Exercise passage:
————————

# Uber no longer renting phones?



## Uberbugg (Jul 3, 2016)

I visited my local activation Uber center July 1st to have my inspection and paperwork uploaded. He gave me my welcome packet (a phone mount, trade dress, a pamphlet, a business card).
I asked about a phone because "i heard uber rents phones".
He said " Aww nah we dont do that anymore. It was too expensive."
Is this true?


----------



## EpicBeard (Oct 11, 2015)

I don't know if it's true, but a word to the wise: accepting anything Uber "offers" is guaranteed to screw you.


----------



## thegamerdad (Jul 6, 2016)

Uberbugg said:


> I visited my local activation Uber center July 1st to have my inspection and paperwork uploaded. He gave me my welcome packet (a phone mount, trade dress, a pamphlet, a business card).
> I asked about a phone because "i heard uber rents phones".
> He said " Aww nah we dont do that anymore. It was too expensive."
> Is this true?


Yeah they do not rent phones any more. Instead after you do 20 or 25 total rides, you are eligible for carrier discounts. Each one is different. For Verizon I believe it is 15% off your service which is a nice little perk.


----------



## FAC (Mar 27, 2016)

They give you phone mounts now?


----------



## thegamerdad (Jul 6, 2016)

FAC said:


> They give you phone mounts now?


Do they? I actually haven't received anything from them.


----------



## rtaatl (Jul 3, 2014)

They used to give phone mounts a couple of years ago.....you also got the lighted U signs too.


----------

————————

Data supplied:
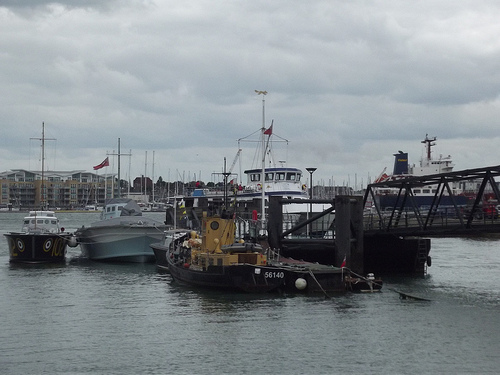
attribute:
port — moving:
[56, 82, 460, 374]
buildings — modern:
[0, 172, 133, 212]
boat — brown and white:
[3, 120, 73, 267]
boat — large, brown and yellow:
[163, 186, 306, 306]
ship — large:
[203, 116, 330, 238]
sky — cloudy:
[4, 12, 489, 133]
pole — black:
[102, 128, 147, 208]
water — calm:
[83, 306, 213, 368]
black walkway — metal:
[337, 150, 487, 251]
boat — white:
[79, 149, 166, 256]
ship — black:
[140, 183, 387, 306]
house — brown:
[0, 171, 129, 214]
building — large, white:
[5, 172, 120, 209]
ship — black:
[6, 207, 70, 263]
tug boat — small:
[161, 215, 348, 295]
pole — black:
[260, 92, 268, 237]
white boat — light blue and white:
[73, 215, 173, 272]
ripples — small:
[62, 279, 187, 359]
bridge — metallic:
[362, 166, 498, 238]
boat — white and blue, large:
[362, 126, 483, 214]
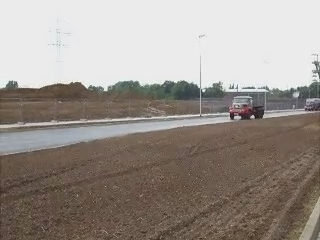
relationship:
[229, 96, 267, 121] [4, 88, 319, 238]
truck on ground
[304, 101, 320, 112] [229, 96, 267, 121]
truck behind a truck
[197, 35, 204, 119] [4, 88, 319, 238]
pole next to ground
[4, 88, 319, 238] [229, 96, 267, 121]
ground beneath truck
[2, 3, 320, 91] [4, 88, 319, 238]
sky above ground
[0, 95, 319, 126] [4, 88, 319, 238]
fence beside ground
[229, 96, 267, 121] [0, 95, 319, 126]
truck beside fence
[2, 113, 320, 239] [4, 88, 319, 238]
dirt covering ground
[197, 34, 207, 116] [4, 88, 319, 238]
light beside ground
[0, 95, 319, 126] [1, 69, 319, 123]
fence in background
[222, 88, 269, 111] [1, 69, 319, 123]
house in background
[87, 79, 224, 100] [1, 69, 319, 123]
trees are in background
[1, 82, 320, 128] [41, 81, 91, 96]
dirt in a pile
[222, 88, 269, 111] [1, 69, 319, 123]
building in background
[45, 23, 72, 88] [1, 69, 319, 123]
tower in background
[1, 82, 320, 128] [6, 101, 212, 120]
dirt in a patch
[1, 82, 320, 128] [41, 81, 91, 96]
dirt in a mound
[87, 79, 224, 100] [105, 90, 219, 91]
trees are in a line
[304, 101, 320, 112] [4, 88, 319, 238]
truck on ground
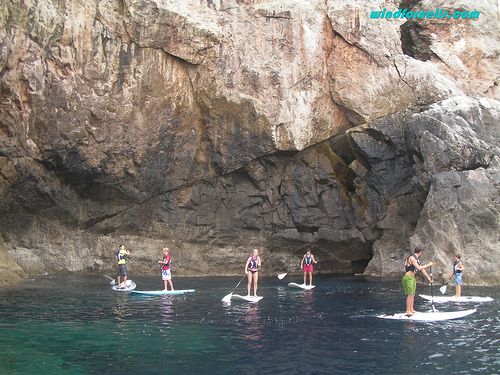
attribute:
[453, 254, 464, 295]
person — standing up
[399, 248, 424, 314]
person — standing up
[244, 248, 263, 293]
person — standing up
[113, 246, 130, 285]
person — standing up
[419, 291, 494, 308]
paddle board — white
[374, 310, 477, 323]
paddle board — white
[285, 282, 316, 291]
paddle board — white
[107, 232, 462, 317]
people — grouped, standing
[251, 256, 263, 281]
swimsuit — purple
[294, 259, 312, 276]
shorts — red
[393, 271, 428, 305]
shorts — green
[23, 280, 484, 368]
water — green, blue-green, blue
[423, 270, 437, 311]
paddle — black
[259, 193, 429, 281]
rock — black, light brown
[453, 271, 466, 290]
shorts — blue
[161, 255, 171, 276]
shirt — red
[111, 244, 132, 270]
shirt — yellow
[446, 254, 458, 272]
jacket — blue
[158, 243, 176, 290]
person — standing up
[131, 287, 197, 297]
paddle board — blue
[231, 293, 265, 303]
paddle board — white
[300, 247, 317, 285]
person — standing up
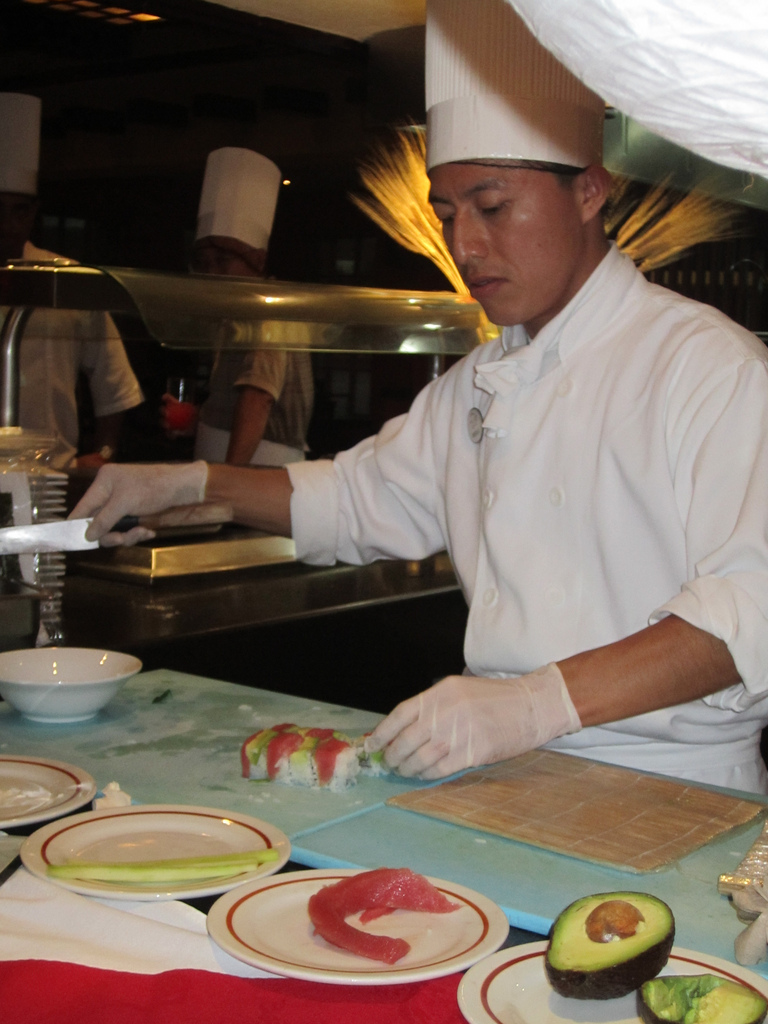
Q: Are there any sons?
A: No, there are no sons.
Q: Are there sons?
A: No, there are no sons.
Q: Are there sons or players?
A: No, there are no sons or players.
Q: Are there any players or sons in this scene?
A: No, there are no sons or players.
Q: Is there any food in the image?
A: Yes, there is food.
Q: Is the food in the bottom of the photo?
A: Yes, the food is in the bottom of the image.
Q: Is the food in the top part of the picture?
A: No, the food is in the bottom of the image.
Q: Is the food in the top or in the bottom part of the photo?
A: The food is in the bottom of the image.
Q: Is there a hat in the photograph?
A: Yes, there is a hat.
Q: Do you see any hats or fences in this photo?
A: Yes, there is a hat.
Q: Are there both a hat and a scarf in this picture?
A: No, there is a hat but no scarves.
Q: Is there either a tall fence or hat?
A: Yes, there is a tall hat.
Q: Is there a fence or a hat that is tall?
A: Yes, the hat is tall.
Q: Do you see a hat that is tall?
A: Yes, there is a tall hat.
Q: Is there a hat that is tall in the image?
A: Yes, there is a tall hat.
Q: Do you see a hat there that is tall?
A: Yes, there is a hat that is tall.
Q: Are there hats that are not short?
A: Yes, there is a tall hat.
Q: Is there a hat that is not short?
A: Yes, there is a tall hat.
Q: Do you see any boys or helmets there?
A: No, there are no helmets or boys.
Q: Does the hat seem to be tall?
A: Yes, the hat is tall.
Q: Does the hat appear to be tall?
A: Yes, the hat is tall.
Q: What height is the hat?
A: The hat is tall.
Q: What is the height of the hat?
A: The hat is tall.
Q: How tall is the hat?
A: The hat is tall.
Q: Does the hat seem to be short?
A: No, the hat is tall.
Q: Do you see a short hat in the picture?
A: No, there is a hat but it is tall.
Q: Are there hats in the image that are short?
A: No, there is a hat but it is tall.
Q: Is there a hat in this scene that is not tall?
A: No, there is a hat but it is tall.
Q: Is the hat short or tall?
A: The hat is tall.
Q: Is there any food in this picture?
A: Yes, there is food.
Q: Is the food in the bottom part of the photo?
A: Yes, the food is in the bottom of the image.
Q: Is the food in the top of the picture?
A: No, the food is in the bottom of the image.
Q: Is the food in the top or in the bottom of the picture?
A: The food is in the bottom of the image.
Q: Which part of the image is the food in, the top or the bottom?
A: The food is in the bottom of the image.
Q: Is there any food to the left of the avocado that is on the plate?
A: Yes, there is food to the left of the avocado.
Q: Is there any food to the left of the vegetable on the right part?
A: Yes, there is food to the left of the avocado.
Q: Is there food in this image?
A: Yes, there is food.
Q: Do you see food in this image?
A: Yes, there is food.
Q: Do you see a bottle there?
A: No, there are no bottles.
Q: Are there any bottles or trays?
A: No, there are no bottles or trays.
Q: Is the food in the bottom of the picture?
A: Yes, the food is in the bottom of the image.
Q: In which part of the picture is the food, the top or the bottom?
A: The food is in the bottom of the image.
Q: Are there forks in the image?
A: No, there are no forks.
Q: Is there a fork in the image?
A: No, there are no forks.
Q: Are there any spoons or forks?
A: No, there are no forks or spoons.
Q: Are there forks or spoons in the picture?
A: No, there are no forks or spoons.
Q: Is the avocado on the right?
A: Yes, the avocado is on the right of the image.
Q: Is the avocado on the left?
A: No, the avocado is on the right of the image.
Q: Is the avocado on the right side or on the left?
A: The avocado is on the right of the image.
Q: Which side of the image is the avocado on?
A: The avocado is on the right of the image.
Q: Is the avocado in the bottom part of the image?
A: Yes, the avocado is in the bottom of the image.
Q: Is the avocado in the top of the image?
A: No, the avocado is in the bottom of the image.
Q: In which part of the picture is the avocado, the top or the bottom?
A: The avocado is in the bottom of the image.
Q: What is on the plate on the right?
A: The avocado is on the plate.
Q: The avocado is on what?
A: The avocado is on the plate.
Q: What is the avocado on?
A: The avocado is on the plate.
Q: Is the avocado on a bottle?
A: No, the avocado is on the plate.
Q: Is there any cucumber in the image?
A: Yes, there is a cucumber.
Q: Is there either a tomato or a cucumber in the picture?
A: Yes, there is a cucumber.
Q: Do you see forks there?
A: No, there are no forks.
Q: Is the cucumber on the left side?
A: Yes, the cucumber is on the left of the image.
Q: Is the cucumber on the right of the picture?
A: No, the cucumber is on the left of the image.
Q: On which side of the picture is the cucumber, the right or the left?
A: The cucumber is on the left of the image.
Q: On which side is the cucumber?
A: The cucumber is on the left of the image.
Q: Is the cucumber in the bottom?
A: Yes, the cucumber is in the bottom of the image.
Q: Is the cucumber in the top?
A: No, the cucumber is in the bottom of the image.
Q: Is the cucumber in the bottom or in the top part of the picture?
A: The cucumber is in the bottom of the image.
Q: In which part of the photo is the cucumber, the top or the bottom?
A: The cucumber is in the bottom of the image.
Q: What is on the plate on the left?
A: The cucumber is on the plate.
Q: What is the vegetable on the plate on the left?
A: The vegetable is a cucumber.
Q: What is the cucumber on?
A: The cucumber is on the plate.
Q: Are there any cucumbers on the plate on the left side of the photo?
A: Yes, there is a cucumber on the plate.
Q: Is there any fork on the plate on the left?
A: No, there is a cucumber on the plate.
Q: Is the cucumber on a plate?
A: Yes, the cucumber is on a plate.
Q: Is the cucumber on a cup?
A: No, the cucumber is on a plate.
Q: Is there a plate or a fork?
A: Yes, there is a plate.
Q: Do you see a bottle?
A: No, there are no bottles.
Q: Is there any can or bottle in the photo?
A: No, there are no bottles or cans.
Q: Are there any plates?
A: Yes, there is a plate.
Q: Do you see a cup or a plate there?
A: Yes, there is a plate.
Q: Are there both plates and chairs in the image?
A: No, there is a plate but no chairs.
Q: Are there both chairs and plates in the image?
A: No, there is a plate but no chairs.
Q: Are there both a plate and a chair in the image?
A: No, there is a plate but no chairs.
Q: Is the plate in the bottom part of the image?
A: Yes, the plate is in the bottom of the image.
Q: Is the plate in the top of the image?
A: No, the plate is in the bottom of the image.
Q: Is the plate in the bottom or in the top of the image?
A: The plate is in the bottom of the image.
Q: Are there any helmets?
A: No, there are no helmets.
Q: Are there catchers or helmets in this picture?
A: No, there are no helmets or catchers.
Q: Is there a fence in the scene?
A: No, there are no fences.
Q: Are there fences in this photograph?
A: No, there are no fences.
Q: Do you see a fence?
A: No, there are no fences.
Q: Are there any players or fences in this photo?
A: No, there are no fences or players.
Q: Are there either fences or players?
A: No, there are no fences or players.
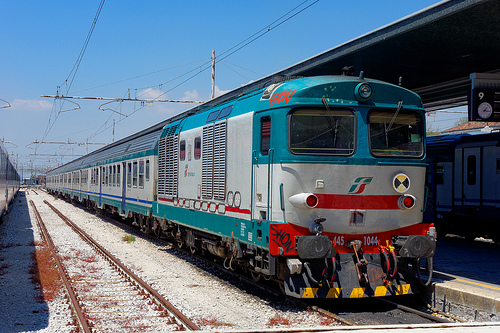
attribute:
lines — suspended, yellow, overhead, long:
[66, 45, 132, 124]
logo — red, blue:
[345, 171, 376, 206]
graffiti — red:
[268, 226, 302, 261]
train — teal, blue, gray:
[245, 93, 445, 262]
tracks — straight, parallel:
[38, 255, 153, 332]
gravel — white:
[46, 208, 72, 234]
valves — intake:
[382, 175, 413, 194]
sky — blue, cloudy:
[216, 26, 227, 29]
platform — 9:
[467, 266, 498, 321]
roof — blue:
[251, 72, 292, 123]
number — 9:
[474, 84, 491, 98]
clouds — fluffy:
[9, 90, 35, 119]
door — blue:
[118, 160, 130, 226]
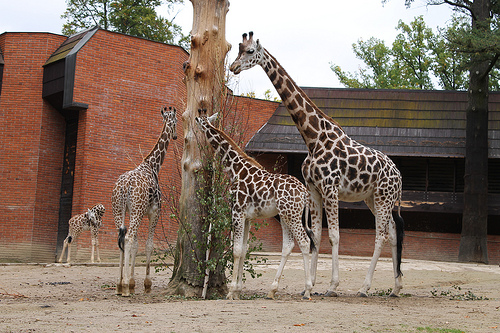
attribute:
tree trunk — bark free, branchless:
[162, 1, 234, 296]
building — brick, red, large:
[3, 29, 279, 266]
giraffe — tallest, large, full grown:
[227, 32, 415, 300]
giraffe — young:
[199, 108, 321, 302]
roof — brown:
[253, 83, 500, 158]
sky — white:
[1, 0, 498, 103]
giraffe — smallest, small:
[62, 204, 107, 265]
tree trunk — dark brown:
[440, 1, 496, 265]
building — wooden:
[260, 74, 500, 227]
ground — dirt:
[2, 241, 494, 332]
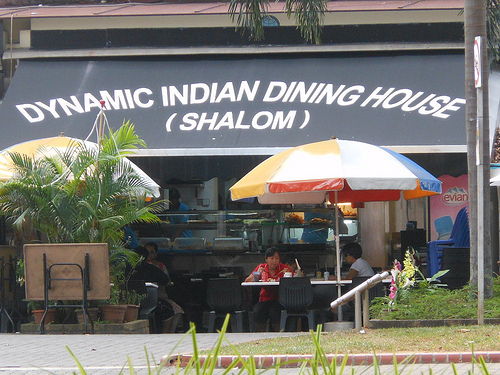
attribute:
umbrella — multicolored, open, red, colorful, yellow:
[226, 136, 444, 204]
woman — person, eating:
[246, 245, 294, 333]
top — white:
[348, 256, 380, 281]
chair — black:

————————

Tasks:
(a) In the Uber phone thread, what items were in the welcome packet Uberbugg received?
(b) Reproduce the part of the Uber phone thread starting at "Do they? I actually" and ending at "U signs too.".
The material has no connection to the Uber phone thread.

Answers by task:
(a) A phone mount, trade dress, a pamphlet, and a business card.

(b)
Do they? I actually haven't received anything from them.


----------



## rtaatl (Jul 3, 2014)

They used to give phone mounts a couple of years ago.....you also got the lighted U signs too.